(Beginning of PROVIDED RECORDS)

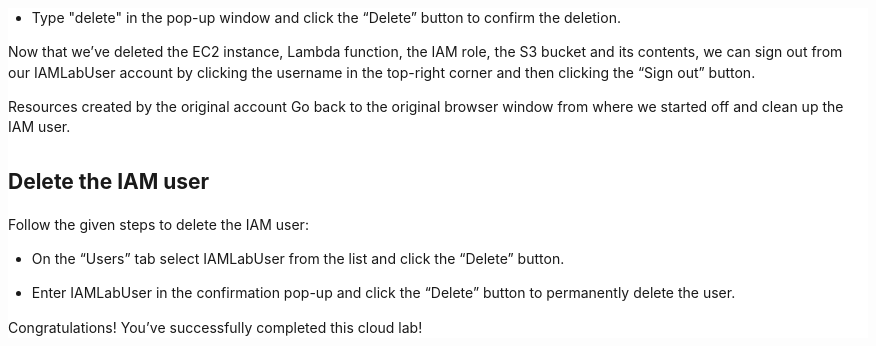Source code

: - Type "delete" in the pop-up window and click the “Delete” button to confirm the deletion.

Now that we’ve deleted the EC2 instance, Lambda function, the IAM role, the S3 bucket and its contents, we can sign out from our IAMLabUser account by clicking the username in the top-right corner and then clicking the “Sign out” button.

Resources created by the original account
Go back to the original browser window from where we started off and clean up the IAM user.

## Delete the IAM user
Follow the given steps to delete the IAM user:

- On the “Users” tab select IAMLabUser from the list and click the “Delete” button.

- Enter IAMLabUser in the confirmation pop-up and click the “Delete” button to permanently delete the user.

Congratulations! You’ve successfully completed this cloud lab!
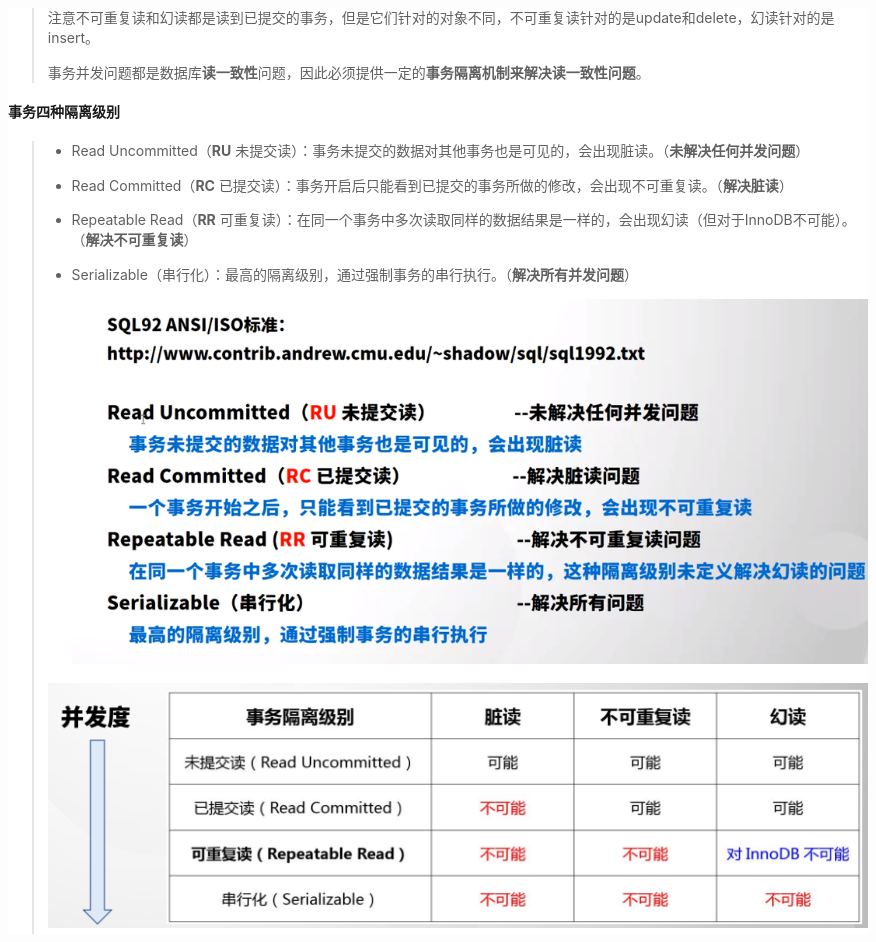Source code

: > 注意不可重复读和幻读都是读到已提交的事务，但是它们针对的对象不同，不可重复读针对的是update和delete，幻读针对的是insert。
>
> 事务并发问题都是数据库**读一致性**问题，因此必须提供一定的**事务隔离机制来解决读一致性问题**。



#### 事务四种隔离级别

> - Read Uncommitted（**RU** 未提交读）：事务未提交的数据对其他事务也是可见的，会出现脏读。（**未解决任何并发问题**）
>
> - Read Committed（**RC** 已提交读）：事务开启后只能看到已提交的事务所做的修改，会出现不可重复读。（**解决脏读**）
>
> - Repeatable Read（**RR** 可重复读）：在同一个事务中多次读取同样的数据结果是一样的，会出现幻读（但对于InnoDB不可能）。（**解决不可重复读**）
>
> - Serializable（串行化）：最高的隔离级别，通过强制事务的串行执行。（**解决所有并发问题**）
>
>   ![image-20201202211157091](mysql.assets/image-20201202211157091.png)
>
> ![image-20201203125633795](mysql.assets/image-20201203125633795.png)
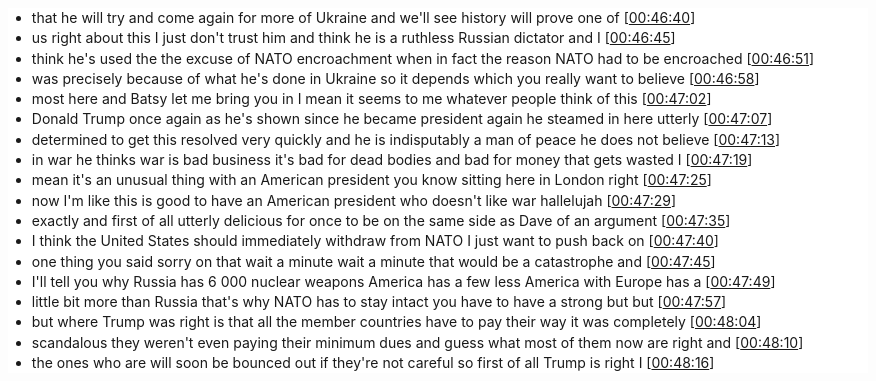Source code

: *  that he will try and come again for more of Ukraine and we'll see history will prove one of [[00:46:40](https://www.youtube.com/watch?v=1rdukOvjLCY&t=2800.74s)]
*  us right about this I just don't trust him and think he is a ruthless Russian dictator and I [[00:46:45](https://www.youtube.com/watch?v=1rdukOvjLCY&t=2805.9399999999996s)]
*  think he's used the the excuse of NATO encroachment when in fact the reason NATO had to be encroached [[00:46:51](https://www.youtube.com/watch?v=1rdukOvjLCY&t=2811.14s)]
*  was precisely because of what he's done in Ukraine so it depends which you really want to believe [[00:46:58](https://www.youtube.com/watch?v=1rdukOvjLCY&t=2818.18s)]
*  most here and Batsy let me bring you in I mean it seems to me whatever people think of this [[00:47:02](https://www.youtube.com/watch?v=1rdukOvjLCY&t=2822.66s)]
*  Donald Trump once again as he's shown since he became president again he steamed in here utterly [[00:47:07](https://www.youtube.com/watch?v=1rdukOvjLCY&t=2827.7s)]
*  determined to get this resolved very quickly and he is indisputably a man of peace he does not believe [[00:47:13](https://www.youtube.com/watch?v=1rdukOvjLCY&t=2833.62s)]
*  in war he thinks war is bad business it's bad for dead bodies and bad for money that gets wasted I [[00:47:19](https://www.youtube.com/watch?v=1rdukOvjLCY&t=2839.06s)]
*  mean it's an unusual thing with an American president you know sitting here in London right [[00:47:25](https://www.youtube.com/watch?v=1rdukOvjLCY&t=2845.46s)]
*  now I'm like this is good to have an American president who doesn't like war hallelujah [[00:47:29](https://www.youtube.com/watch?v=1rdukOvjLCY&t=2849.8599999999997s)]
*  exactly and first of all utterly delicious for once to be on the same side as Dave of an argument [[00:47:35](https://www.youtube.com/watch?v=1rdukOvjLCY&t=2855.46s)]
*  I think the United States should immediately withdraw from NATO I just want to push back on [[00:47:40](https://www.youtube.com/watch?v=1rdukOvjLCY&t=2860.5800000000004s)]
*  one thing you said sorry on that wait a minute wait a minute that would be a catastrophe and [[00:47:45](https://www.youtube.com/watch?v=1rdukOvjLCY&t=2865.0600000000004s)]
*  I'll tell you why Russia has 6 000 nuclear weapons America has a few less America with Europe has a [[00:47:49](https://www.youtube.com/watch?v=1rdukOvjLCY&t=2869.94s)]
*  little bit more than Russia that's why NATO has to stay intact you have to have a strong but but [[00:47:57](https://www.youtube.com/watch?v=1rdukOvjLCY&t=2877.6200000000003s)]
*  but where Trump was right is that all the member countries have to pay their way it was completely [[00:48:04](https://www.youtube.com/watch?v=1rdukOvjLCY&t=2884.1s)]
*  scandalous they weren't even paying their minimum dues and guess what most of them now are right and [[00:48:10](https://www.youtube.com/watch?v=1rdukOvjLCY&t=2890.66s)]
*  the ones who are will soon be bounced out if they're not careful so first of all Trump is right I [[00:48:16](https://www.youtube.com/watch?v=1rdukOvjLCY&t=2896.18s)]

(End of PROVIDED RECORDS)

Without the pictures, give back the entries exactly.

WRITTEN SOLUTION:
Source code

: - Type "delete" in the pop-up window and click the “Delete” button to confirm the deletion.

Now that we’ve deleted the EC2 instance, Lambda function, the IAM role, the S3 bucket and its contents, we can sign out from our IAMLabUser account by clicking the username in the top-right corner and then clicking the “Sign out” button.

Resources created by the original account
Go back to the original browser window from where we started off and clean up the IAM user.

## Delete the IAM user
Follow the given steps to delete the IAM user:

- On the “Users” tab select IAMLabUser from the list and click the “Delete” button.

- Enter IAMLabUser in the confirmation pop-up and click the “Delete” button to permanently delete the user.

Congratulations! You’ve successfully completed this cloud lab!
Source code

: > 注意不可重复读和幻读都是读到已提交的事务，但是它们针对的对象不同，不可重复读针对的是update和delete，幻读针对的是insert。
>
> 事务并发问题都是数据库**读一致性**问题，因此必须提供一定的**事务隔离机制来解决读一致性问题**。



#### 事务四种隔离级别

> - Read Uncommitted（**RU** 未提交读）：事务未提交的数据对其他事务也是可见的，会出现脏读。（**未解决任何并发问题**）
>
> - Read Committed（**RC** 已提交读）：事务开启后只能看到已提交的事务所做的修改，会出现不可重复读。（**解决脏读**）
>
> - Repeatable Read（**RR** 可重复读）：在同一个事务中多次读取同样的数据结果是一样的，会出现幻读（但对于InnoDB不可能）。（**解决不可重复读**）
>
> - Serializable（串行化）：最高的隔离级别，通过强制事务的串行执行。（**解决所有并发问题**）
>
>   ![image-20201202211157091](mysql.assets/image-20201202211157091.png)
>
> ![image-20201203125633795](mysql.assets/image-20201203125633795.png)
Source code

: *  that he will try and come again for more of Ukraine and we'll see history will prove one of [[00:46:40](https://www.youtube.com/watch?v=1rdukOvjLCY&t=2800.74s)]
*  us right about this I just don't trust him and think he is a ruthless Russian dictator and I [[00:46:45](https://www.youtube.com/watch?v=1rdukOvjLCY&t=2805.9399999999996s)]
*  think he's used the the excuse of NATO encroachment when in fact the reason NATO had to be encroached [[00:46:51](https://www.youtube.com/watch?v=1rdukOvjLCY&t=2811.14s)]
*  was precisely because of what he's done in Ukraine so it depends which you really want to believe [[00:46:58](https://www.youtube.com/watch?v=1rdukOvjLCY&t=2818.18s)]
*  most here and Batsy let me bring you in I mean it seems to me whatever people think of this [[00:47:02](https://www.youtube.com/watch?v=1rdukOvjLCY&t=2822.66s)]
*  Donald Trump once again as he's shown since he became president again he steamed in here utterly [[00:47:07](https://www.youtube.com/watch?v=1rdukOvjLCY&t=2827.7s)]
*  determined to get this resolved very quickly and he is indisputably a man of peace he does not believe [[00:47:13](https://www.youtube.com/watch?v=1rdukOvjLCY&t=2833.62s)]
*  in war he thinks war is bad business it's bad for dead bodies and bad for money that gets wasted I [[00:47:19](https://www.youtube.com/watch?v=1rdukOvjLCY&t=2839.06s)]
*  mean it's an unusual thing with an American president you know sitting here in London right [[00:47:25](https://www.youtube.com/watch?v=1rdukOvjLCY&t=2845.46s)]
*  now I'm like this is good to have an American president who doesn't like war hallelujah [[00:47:29](https://www.youtube.com/watch?v=1rdukOvjLCY&t=2849.8599999999997s)]
*  exactly and first of all utterly delicious for once to be on the same side as Dave of an argument [[00:47:35](https://www.youtube.com/watch?v=1rdukOvjLCY&t=2855.46s)]
*  I think the United States should immediately withdraw from NATO I just want to push back on [[00:47:40](https://www.youtube.com/watch?v=1rdukOvjLCY&t=2860.5800000000004s)]
*  one thing you said sorry on that wait a minute wait a minute that would be a catastrophe and [[00:47:45](https://www.youtube.com/watch?v=1rdukOvjLCY&t=2865.0600000000004s)]
*  I'll tell you why Russia has 6 000 nuclear weapons America has a few less America with Europe has a [[00:47:49](https://www.youtube.com/watch?v=1rdukOvjLCY&t=2869.94s)]
*  little bit more than Russia that's why NATO has to stay intact you have to have a strong but but [[00:47:57](https://www.youtube.com/watch?v=1rdukOvjLCY&t=2877.6200000000003s)]
*  but where Trump was right is that all the member countries have to pay their way it was completely [[00:48:04](https://www.youtube.com/watch?v=1rdukOvjLCY&t=2884.1s)]
*  scandalous they weren't even paying their minimum dues and guess what most of them now are right and [[00:48:10](https://www.youtube.com/watch?v=1rdukOvjLCY&t=2890.66s)]
*  the ones who are will soon be bounced out if they're not careful so first of all Trump is right I [[00:48:16](https://www.youtube.com/watch?v=1rdukOvjLCY&t=2896.18s)]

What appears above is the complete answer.